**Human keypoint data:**

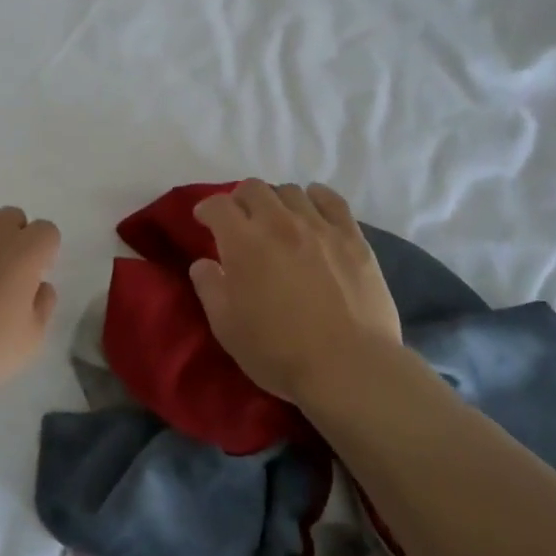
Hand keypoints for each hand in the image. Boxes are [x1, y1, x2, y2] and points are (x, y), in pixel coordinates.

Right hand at [189, 181, 402, 404]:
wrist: (348, 367)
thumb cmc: (279, 351)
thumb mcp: (227, 327)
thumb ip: (209, 288)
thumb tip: (203, 264)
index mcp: (243, 242)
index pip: (218, 205)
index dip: (207, 209)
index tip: (204, 220)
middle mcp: (279, 222)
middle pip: (253, 188)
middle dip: (240, 200)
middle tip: (240, 221)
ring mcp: (319, 226)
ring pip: (291, 192)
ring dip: (276, 201)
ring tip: (278, 220)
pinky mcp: (352, 237)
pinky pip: (332, 200)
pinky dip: (317, 198)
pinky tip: (313, 208)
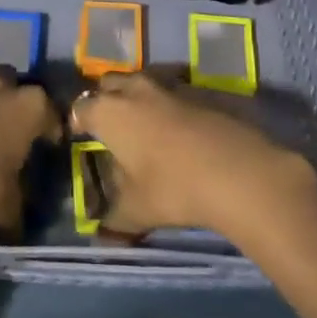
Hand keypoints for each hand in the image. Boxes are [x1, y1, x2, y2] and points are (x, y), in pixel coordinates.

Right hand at [70, 72, 316, 241]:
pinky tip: (177, 128)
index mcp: (109, 113)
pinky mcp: (200, 91)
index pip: (81, 108)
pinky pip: (172, 91)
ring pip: (142, 81)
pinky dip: (167, 103)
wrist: (239, 170)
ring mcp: (169, 87)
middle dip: (104, 98)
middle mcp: (135, 91)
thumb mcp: (137, 211)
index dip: (78, 121)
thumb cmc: (173, 187)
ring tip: (142, 121)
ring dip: (136, 96)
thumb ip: (114, 221)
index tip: (80, 135)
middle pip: (109, 83)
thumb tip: (101, 236)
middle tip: (108, 122)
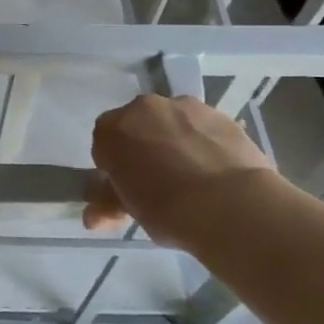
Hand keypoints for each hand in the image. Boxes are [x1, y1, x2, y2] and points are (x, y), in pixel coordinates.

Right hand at [84, 95, 275, 243]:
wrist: (231, 205)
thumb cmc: (167, 210)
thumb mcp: (130, 210)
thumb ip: (108, 202)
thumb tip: (92, 216)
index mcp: (111, 129)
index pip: (104, 144)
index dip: (115, 166)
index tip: (128, 187)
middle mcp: (143, 108)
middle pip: (138, 126)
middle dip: (144, 147)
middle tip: (159, 181)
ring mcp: (184, 107)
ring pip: (172, 122)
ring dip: (175, 140)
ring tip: (194, 177)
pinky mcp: (220, 114)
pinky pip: (203, 127)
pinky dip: (205, 142)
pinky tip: (216, 170)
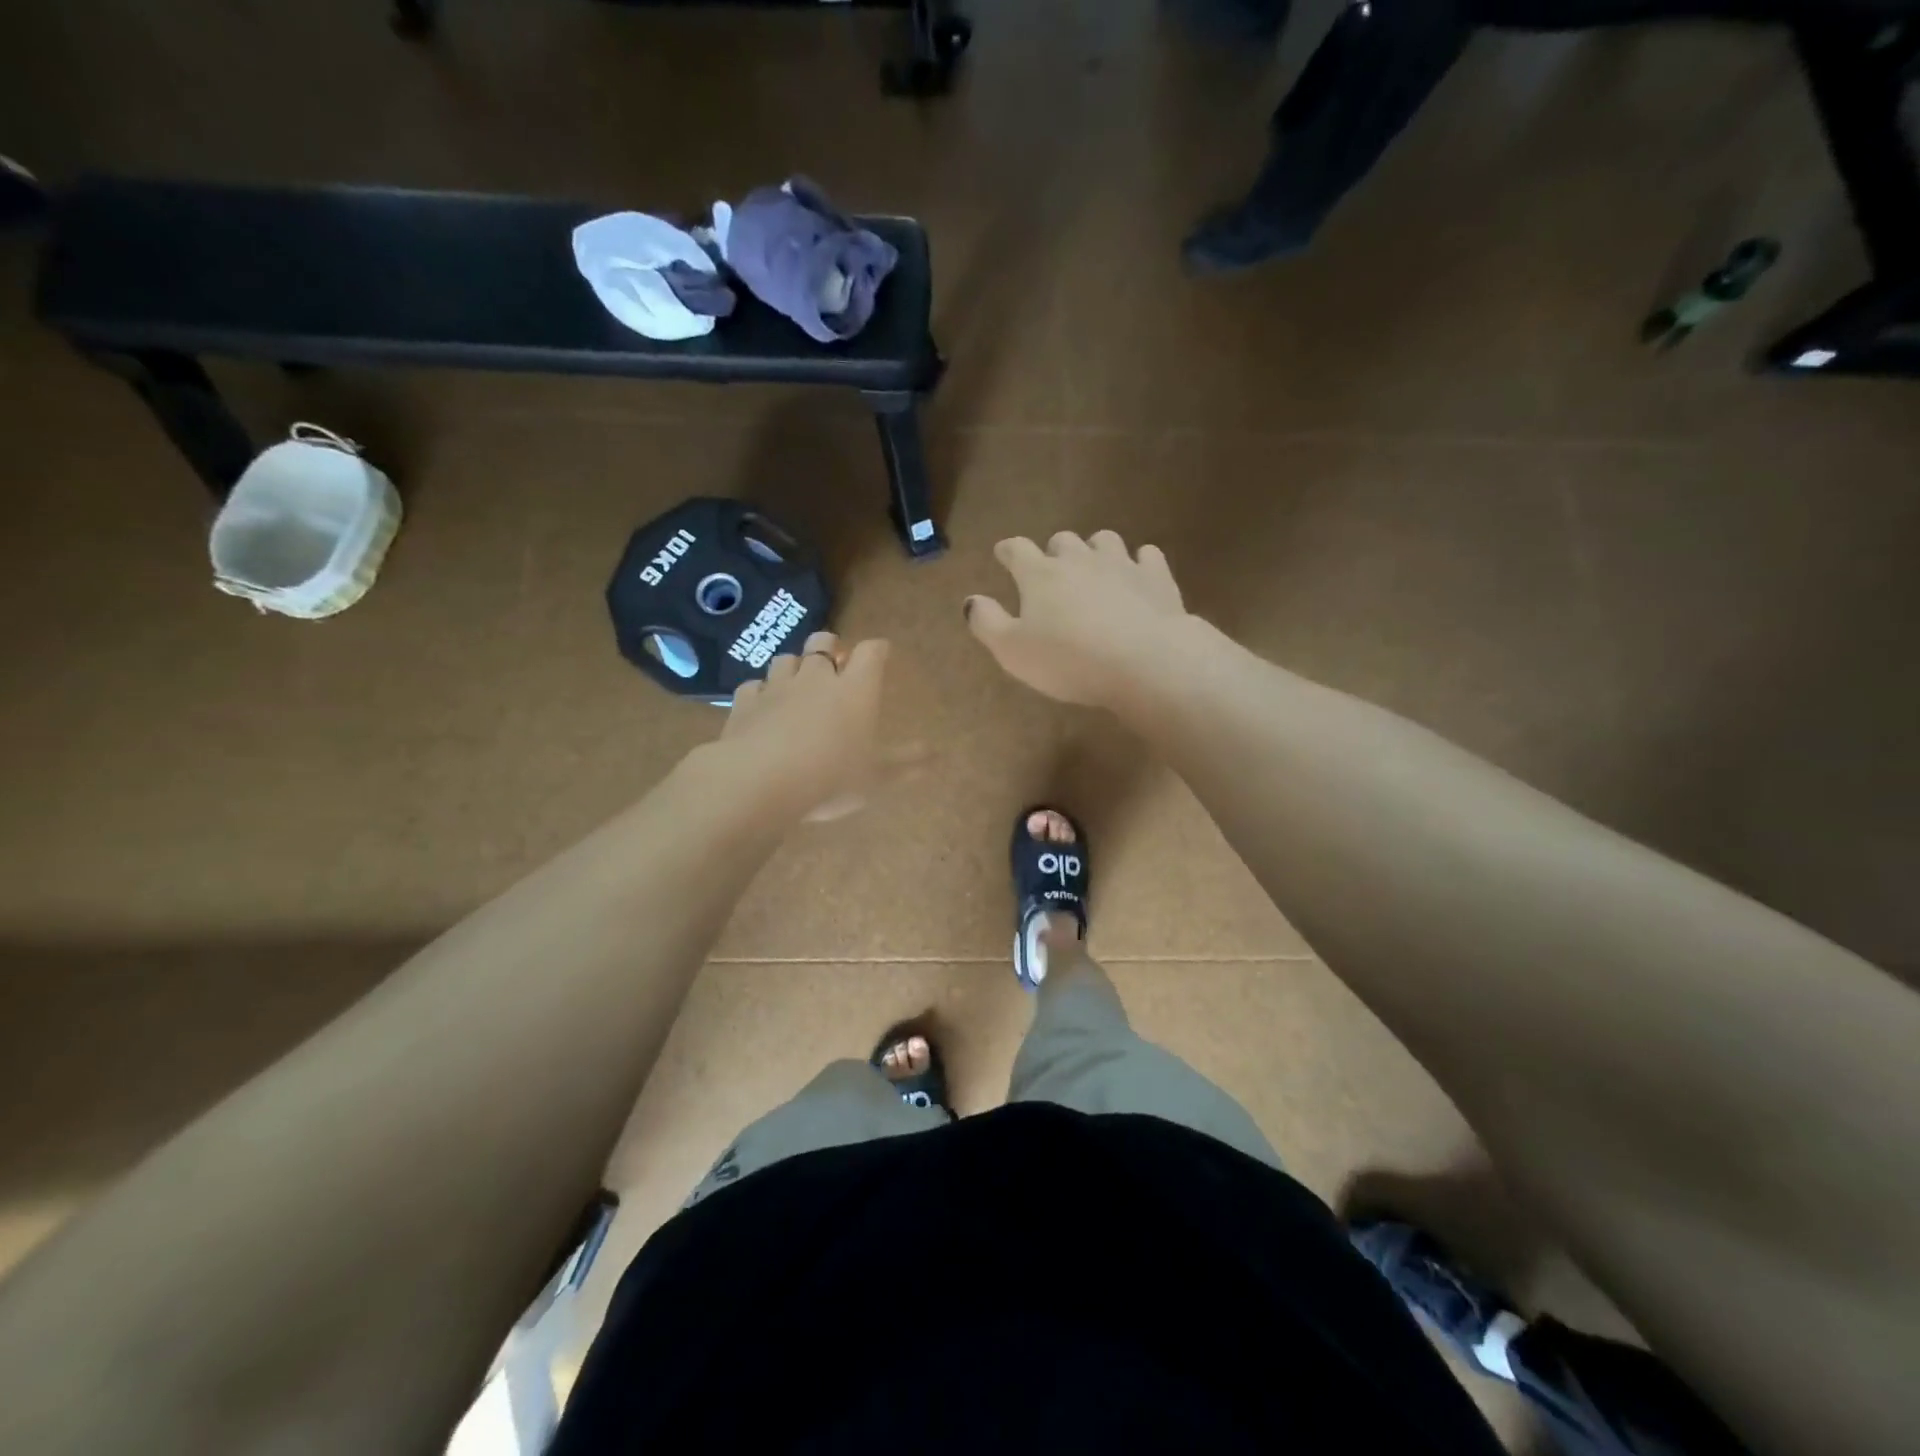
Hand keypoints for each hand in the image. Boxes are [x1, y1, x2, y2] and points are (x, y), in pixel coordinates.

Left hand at [717, 631, 893, 821]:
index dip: (877, 649)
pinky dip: (760, 691)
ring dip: (794, 666)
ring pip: (786, 659)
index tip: (881, 653)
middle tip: (834, 661)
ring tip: (797, 682)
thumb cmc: (830, 777)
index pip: (871, 652)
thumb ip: (906, 763)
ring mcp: (777, 687)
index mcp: (855, 690)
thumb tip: (937, 754)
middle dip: (829, 646)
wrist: (760, 782)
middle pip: (822, 642)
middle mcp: (816, 678)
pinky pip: (752, 686)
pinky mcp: (744, 703)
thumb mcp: (877, 777)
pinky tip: (761, 705)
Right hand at [966, 531, 1194, 708]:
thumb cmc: (1070, 660)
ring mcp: (1121, 563)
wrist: (1145, 661)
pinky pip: (1146, 555)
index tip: (1004, 554)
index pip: (1017, 550)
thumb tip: (971, 600)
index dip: (1008, 550)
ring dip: (1095, 551)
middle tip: (1052, 571)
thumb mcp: (1013, 651)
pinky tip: (1138, 575)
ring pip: (1104, 540)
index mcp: (1040, 575)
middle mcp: (1079, 559)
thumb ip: (987, 623)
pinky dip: (1138, 562)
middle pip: (1062, 540)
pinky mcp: (1156, 577)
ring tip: (1094, 569)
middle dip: (1054, 552)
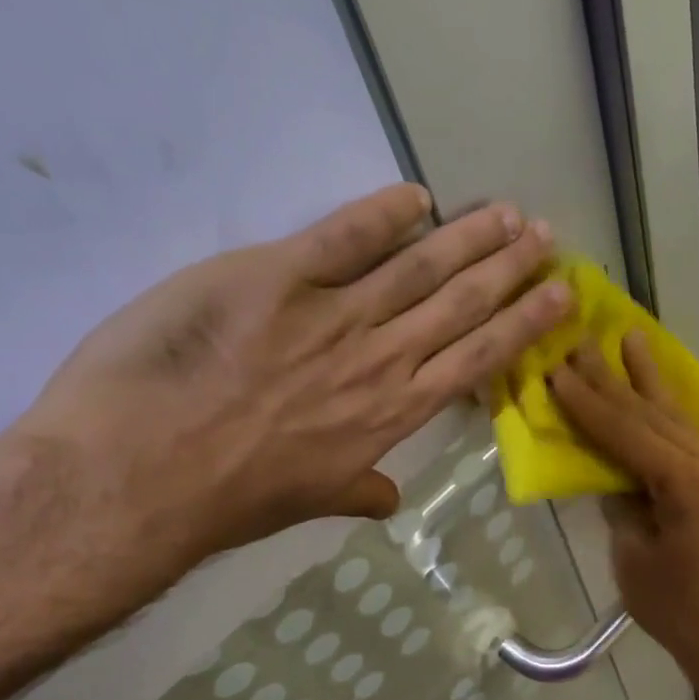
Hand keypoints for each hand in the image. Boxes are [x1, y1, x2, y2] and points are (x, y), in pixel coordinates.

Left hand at [12, 182, 570, 579]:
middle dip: (510, 269)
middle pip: (462, 305)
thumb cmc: (227, 498)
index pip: (476, 359)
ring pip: (418, 267)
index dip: (522, 323)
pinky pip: (340, 238)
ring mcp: (330, 316)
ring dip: (469, 237)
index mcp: (392, 414)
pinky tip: (416, 196)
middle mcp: (379, 360)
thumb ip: (355, 490)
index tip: (558, 295)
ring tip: (508, 213)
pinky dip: (381, 214)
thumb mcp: (307, 503)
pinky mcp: (273, 279)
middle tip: (546, 237)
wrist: (140, 474)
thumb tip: (389, 499)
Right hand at [547, 334, 698, 687]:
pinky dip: (667, 409)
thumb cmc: (674, 606)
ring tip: (631, 338)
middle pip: (651, 413)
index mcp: (684, 481)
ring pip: (675, 415)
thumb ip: (620, 502)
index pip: (625, 431)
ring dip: (648, 379)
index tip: (558, 369)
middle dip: (613, 378)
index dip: (588, 402)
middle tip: (583, 341)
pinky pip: (689, 433)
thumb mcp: (631, 554)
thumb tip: (611, 472)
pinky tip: (658, 388)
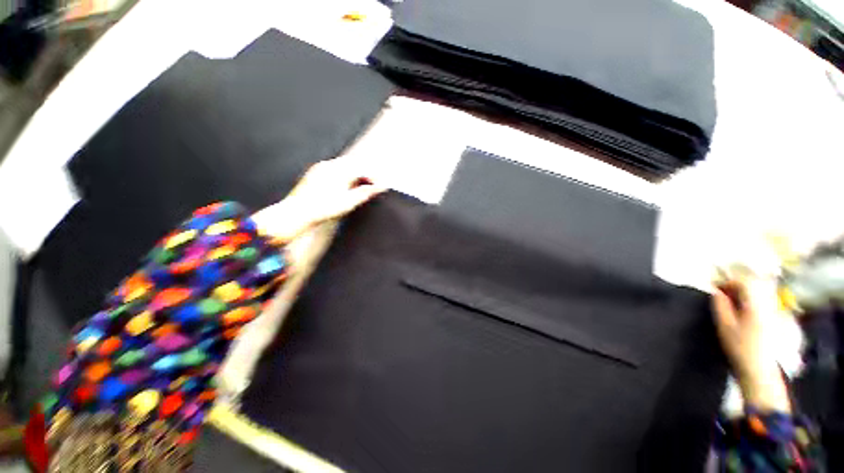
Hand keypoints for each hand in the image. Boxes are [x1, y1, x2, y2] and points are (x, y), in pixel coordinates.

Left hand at [252, 157, 385, 240]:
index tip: (380, 185)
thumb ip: (365, 193)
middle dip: (366, 173)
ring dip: (355, 173)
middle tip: (373, 185)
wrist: (297, 213)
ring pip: (344, 165)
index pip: (363, 168)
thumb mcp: (348, 203)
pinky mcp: (314, 173)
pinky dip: (345, 174)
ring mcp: (320, 168)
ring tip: (361, 186)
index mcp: (339, 171)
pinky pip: (334, 168)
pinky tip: (345, 186)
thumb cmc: (322, 209)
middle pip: (354, 163)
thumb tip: (380, 187)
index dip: (374, 176)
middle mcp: (329, 165)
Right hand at [712, 276, 791, 412]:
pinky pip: (762, 300)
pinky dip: (750, 299)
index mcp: (755, 304)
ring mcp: (772, 310)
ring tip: (729, 300)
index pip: (744, 282)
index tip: (715, 287)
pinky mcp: (773, 317)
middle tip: (721, 293)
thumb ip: (720, 305)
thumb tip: (715, 291)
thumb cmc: (739, 346)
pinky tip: (741, 308)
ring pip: (758, 291)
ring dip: (743, 291)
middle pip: (753, 284)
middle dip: (736, 285)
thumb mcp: (725, 325)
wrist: (759, 368)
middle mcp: (767, 303)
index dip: (727, 281)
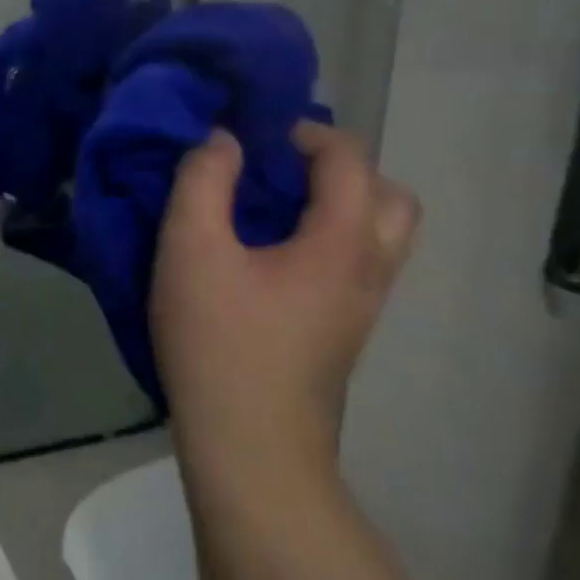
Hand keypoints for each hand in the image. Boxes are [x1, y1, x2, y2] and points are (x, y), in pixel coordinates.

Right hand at [150, 121, 418, 496]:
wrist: (251, 447)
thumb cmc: (219, 340)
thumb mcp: (190, 248)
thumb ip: (203, 181)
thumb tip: (221, 140)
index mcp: (343, 243)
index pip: (349, 159)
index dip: (304, 131)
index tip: (252, 133)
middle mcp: (370, 270)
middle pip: (388, 197)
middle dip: (339, 168)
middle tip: (280, 170)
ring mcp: (363, 307)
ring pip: (378, 235)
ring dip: (338, 205)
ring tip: (272, 209)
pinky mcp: (343, 333)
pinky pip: (356, 263)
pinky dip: (328, 239)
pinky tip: (268, 255)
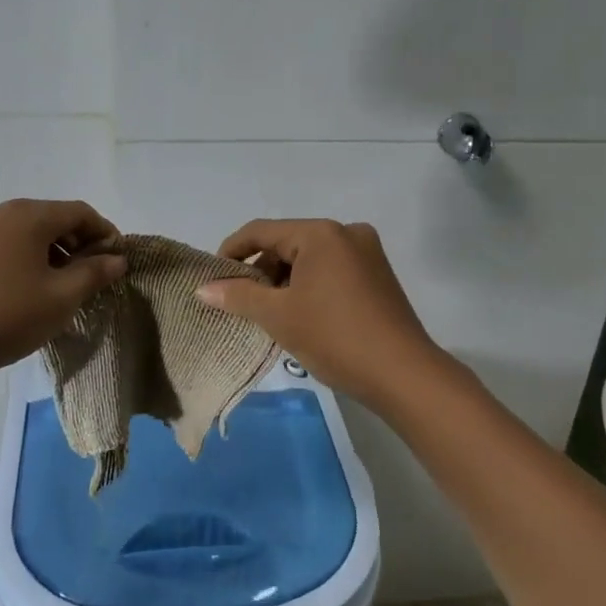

**The task:** Search the records for the string "Left" and, wherever a line contains it, please copy that line.

**Exercise result:**
Left hand at [717, 631, 893, 821]:
Left hand at [12, 182, 570, 579]:
Left hand at [252, 157, 385, 240]:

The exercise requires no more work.